§ **JOB ITEM**:
Write out, from the entries below, exactly the lines that run between the lines holding "Page size: 1500x844." and "text_box [1348, 32, 1466, 111]", inclusive, and stop there.

§ **STUDY MATERIAL**:
-----

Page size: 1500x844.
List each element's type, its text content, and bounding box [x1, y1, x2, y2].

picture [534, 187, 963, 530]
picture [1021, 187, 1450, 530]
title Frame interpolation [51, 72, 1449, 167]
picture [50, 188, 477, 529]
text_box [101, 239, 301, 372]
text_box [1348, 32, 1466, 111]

-----

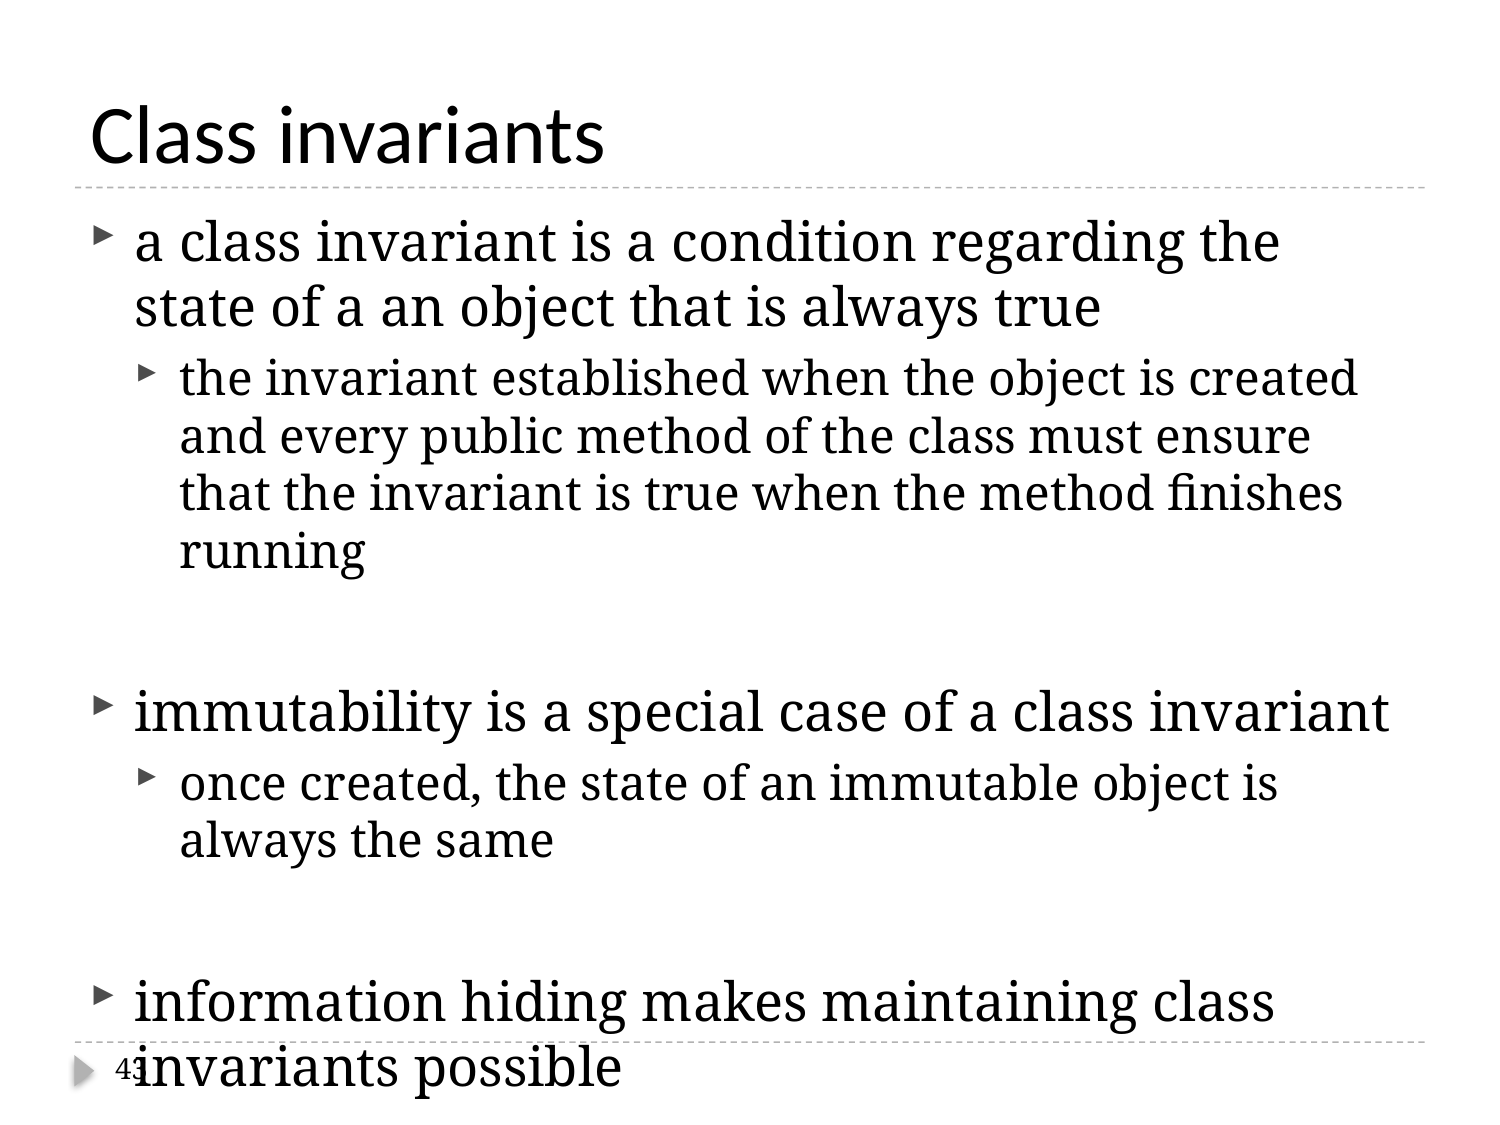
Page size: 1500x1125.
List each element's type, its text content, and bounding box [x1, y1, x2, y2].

-----

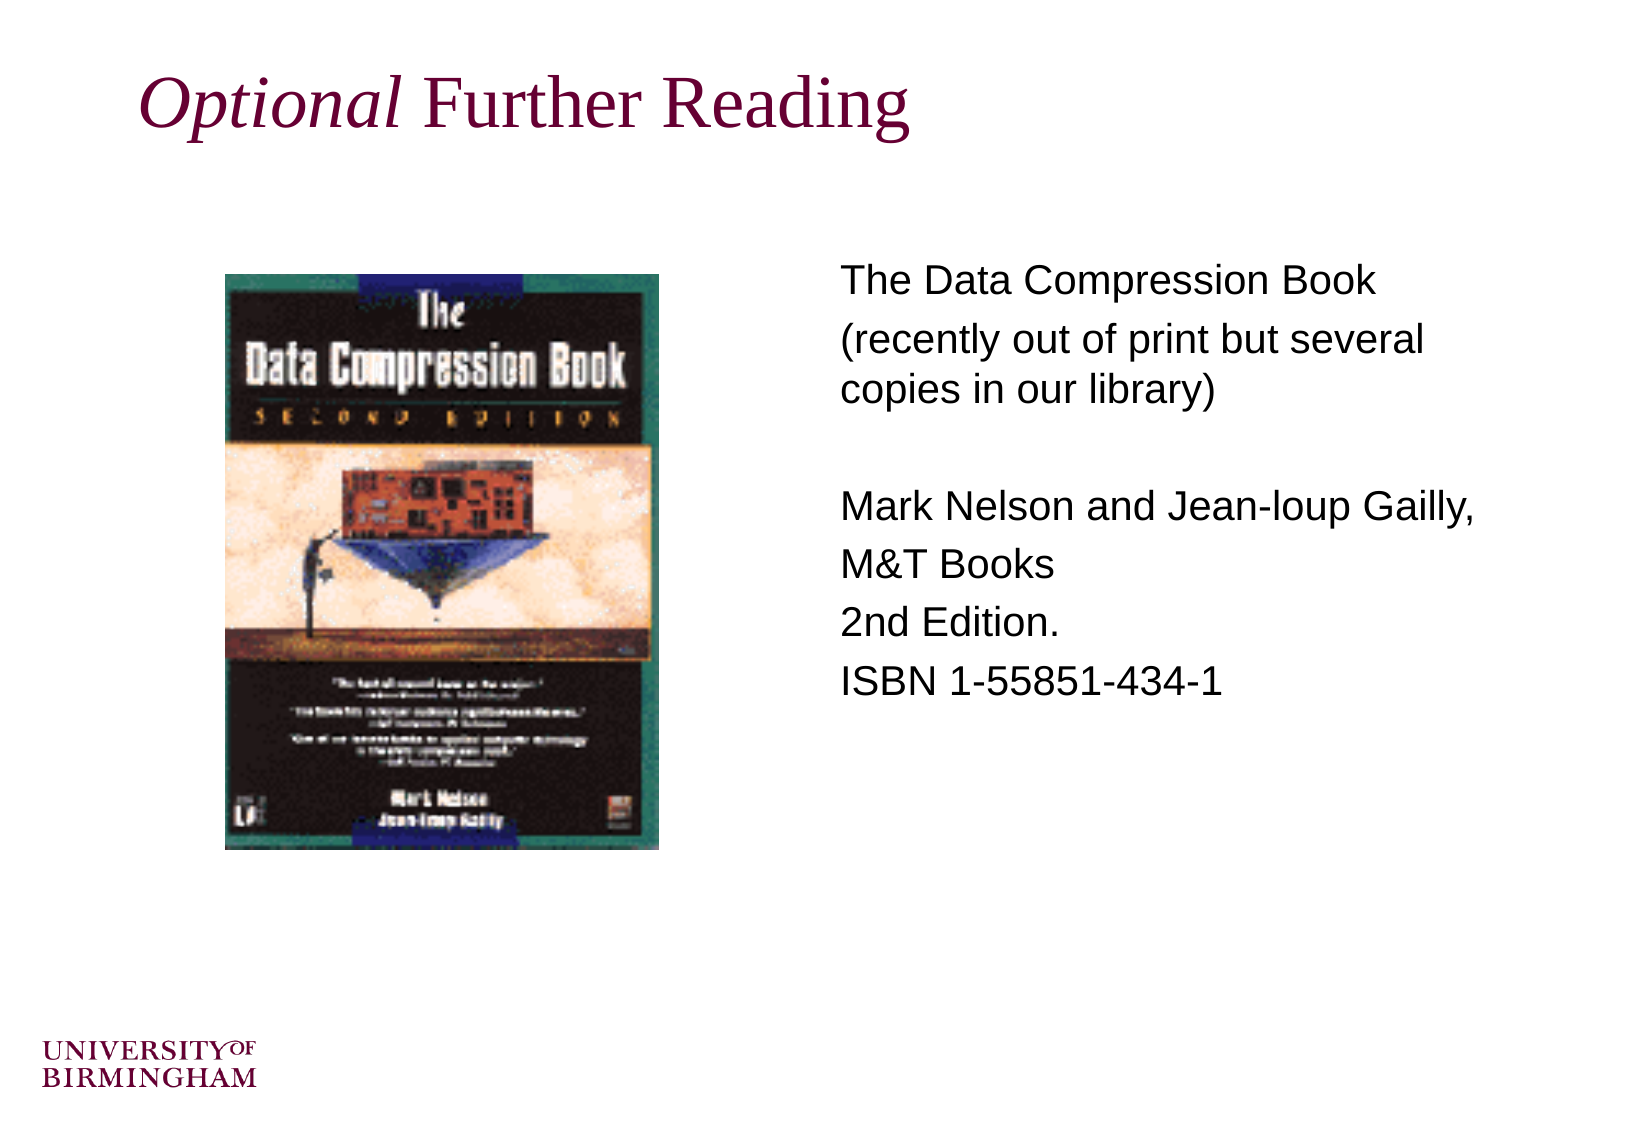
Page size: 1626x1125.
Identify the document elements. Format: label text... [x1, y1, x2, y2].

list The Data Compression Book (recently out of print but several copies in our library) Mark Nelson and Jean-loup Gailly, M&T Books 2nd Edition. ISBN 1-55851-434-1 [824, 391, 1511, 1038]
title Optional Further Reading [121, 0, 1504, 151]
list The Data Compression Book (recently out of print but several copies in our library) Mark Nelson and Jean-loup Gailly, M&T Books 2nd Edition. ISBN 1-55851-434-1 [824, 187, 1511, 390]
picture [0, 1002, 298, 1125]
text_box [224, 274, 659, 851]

-----

§ **ANSWER BOX**:
Page size: 1500x844.
List each element's type, its text content, and bounding box [x1, y1, x2, y2].

picture [534, 187, 963, 530]
picture [1021, 187, 1450, 530]
title Frame interpolation [51, 72, 1449, 167]
picture [50, 188, 477, 529]
text_box [101, 239, 301, 372]
text_box [1348, 32, 1466, 111]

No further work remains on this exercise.